MJ: So for people who may not be familiar with the folk genre or the folk tradition, why get involved, why listen?
MT: Oh, man. Well, why I got involved and why I started really listening to it was just a feeling. I was talking about this in class this week, apparently a lady wrote a whole paper on the scientific reasons she liked this one song. But I say there is no way you can tell that. It’s like saying “why do I like eating clam chowder?” It’s good, it tastes good, it fills me up. And it’s the same with folk music. I feel like, I feel full after listening to it, I always go out of the studio with a smile on my face, because it’s like listening to an hour of these fantastic songs.
MJ: Are there any misconceptions about folk music that people should know about?
MT: Um, yeah. There are misconceptions about labels, I think, today. Because when Mumford & Sons was out, people said “wow this is a great folk band,” but it’s just pop music with a banjo. And I try my best not to get into those arguments of like, defining folk music because I recognize that Mumford & Sons have a really great place in music. My aunt, who had never heard a banjo in her life, she heard Mumford & Sons one day on the radio and she got interested in banjo. She started tracing it back to like its African roots, you know. So they’re needed, but I think there’s always grey area in life. “What is folk?” Nobody really knows, I can only give you my idea of that, but everyone has got their different one.

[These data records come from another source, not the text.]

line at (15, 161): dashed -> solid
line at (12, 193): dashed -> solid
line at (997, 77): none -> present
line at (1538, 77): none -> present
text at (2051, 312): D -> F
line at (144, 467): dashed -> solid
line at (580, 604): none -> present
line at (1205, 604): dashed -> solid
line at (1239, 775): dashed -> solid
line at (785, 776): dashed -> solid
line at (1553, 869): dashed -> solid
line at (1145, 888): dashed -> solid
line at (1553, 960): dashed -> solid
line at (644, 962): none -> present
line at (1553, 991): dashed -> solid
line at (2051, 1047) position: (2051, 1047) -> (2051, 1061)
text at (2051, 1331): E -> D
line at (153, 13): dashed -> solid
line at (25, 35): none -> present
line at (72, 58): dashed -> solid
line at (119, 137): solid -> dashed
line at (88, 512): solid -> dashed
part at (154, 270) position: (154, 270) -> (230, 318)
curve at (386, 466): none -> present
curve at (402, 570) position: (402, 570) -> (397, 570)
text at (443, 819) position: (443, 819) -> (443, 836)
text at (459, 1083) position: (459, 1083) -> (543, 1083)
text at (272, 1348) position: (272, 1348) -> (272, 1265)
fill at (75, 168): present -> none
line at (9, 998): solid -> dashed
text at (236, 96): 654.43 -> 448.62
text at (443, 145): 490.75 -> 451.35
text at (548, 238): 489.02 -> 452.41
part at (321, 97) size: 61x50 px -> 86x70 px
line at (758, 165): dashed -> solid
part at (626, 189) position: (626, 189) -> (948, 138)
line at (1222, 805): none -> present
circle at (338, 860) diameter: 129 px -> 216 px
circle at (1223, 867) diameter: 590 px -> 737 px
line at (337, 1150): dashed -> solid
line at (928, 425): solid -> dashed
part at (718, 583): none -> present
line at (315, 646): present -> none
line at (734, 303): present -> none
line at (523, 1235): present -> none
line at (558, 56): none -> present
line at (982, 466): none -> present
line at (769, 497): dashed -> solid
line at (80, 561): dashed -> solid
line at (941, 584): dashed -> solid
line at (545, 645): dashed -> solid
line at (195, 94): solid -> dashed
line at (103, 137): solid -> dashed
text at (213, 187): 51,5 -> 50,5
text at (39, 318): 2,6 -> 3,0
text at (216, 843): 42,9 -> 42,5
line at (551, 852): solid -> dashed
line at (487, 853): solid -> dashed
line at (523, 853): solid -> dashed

MJ: And so your idea of folk is?
MT: Ah, my idea of folk is like, it’s usually a traditional song, or a song that is created in the traditional vein, traditional meaning like, we usually don’t know the author of the song, it’s pretty archetypal. A lot of similar chords, like you can reuse a melody, Woody Guthrie was really big for that, just taking a traditional song and putting new words to it and then, that’s a folk song now. I don’t know, there’s a couple tongue-in-cheek definitions, like there’s this blue’s guy called Big Bill Brunes he said, they asked him if what he was playing was like a folk song and he said “it has to be, I’ve never heard a horse sing it!” You know? But there’s a lot of… that’s a fiery debate amongst folk people. Some people say it’s only music of illiterate or preliterate people. Which would mean like, the only folk songs today are kid songs, because they’re preliterate.
MT: But I think that rap music is even folk music, too. You know?
MJ: That’s a bold statement.
MT: Oh, man. I think that the folk magazines should be publishing JZ songs, for sure, and Biggie Small songs.
MJ: Interesting. Why?
MT: Because one definition of folk music is it’s a way to communicate amongst your community and your region, to tell the stories and events that are going on. And I think of what Biggie Smalls or JZ looked like in Brooklyn standing on a street corner, talking about their life. That’s just as much a folk song as a Big Bill Brunes folk song. It’s the exact same, it’s right on par.
MJ: So would you ever play JZ or Biggie Smalls on your show?
MT: No, because I’m very, I have like this, very fine, fine scope that I’m still processing. I’m still getting through it. You know.
MJ: So how do you find time for all of this? You’re doing graduate studies, you play your own music, how do you find time to research and collect the music?
MT: You just do. I think if you are desperate enough, you’ll find a way. If you want to do it bad enough and you love it.
MJ: And you love it?
MT: Oh, man. It’s one of my passions.
MJ: How did you find out about CIUT?
MT: I got in touch with this station through an old-timer at CJSW, and his name is Chef Wayne. He has a show which is “South Louisiana Gumbo,” which is all Cajun music, which is also a great genre of music too. And he recommended this station and when I came to town I was kinda like shopping around and this was the best place for like, college and campus community radio. The one York where I go to school is like all Reggae music. And I know nothing about Reggae music. So I knew I wasn’t going to get a show there. And I know Sam through my friend, Sarah Hamilton, so she gave me a recommendation, and I just came in and talked to Ken face-to-face, pushed some buttons and weaseled my way in here.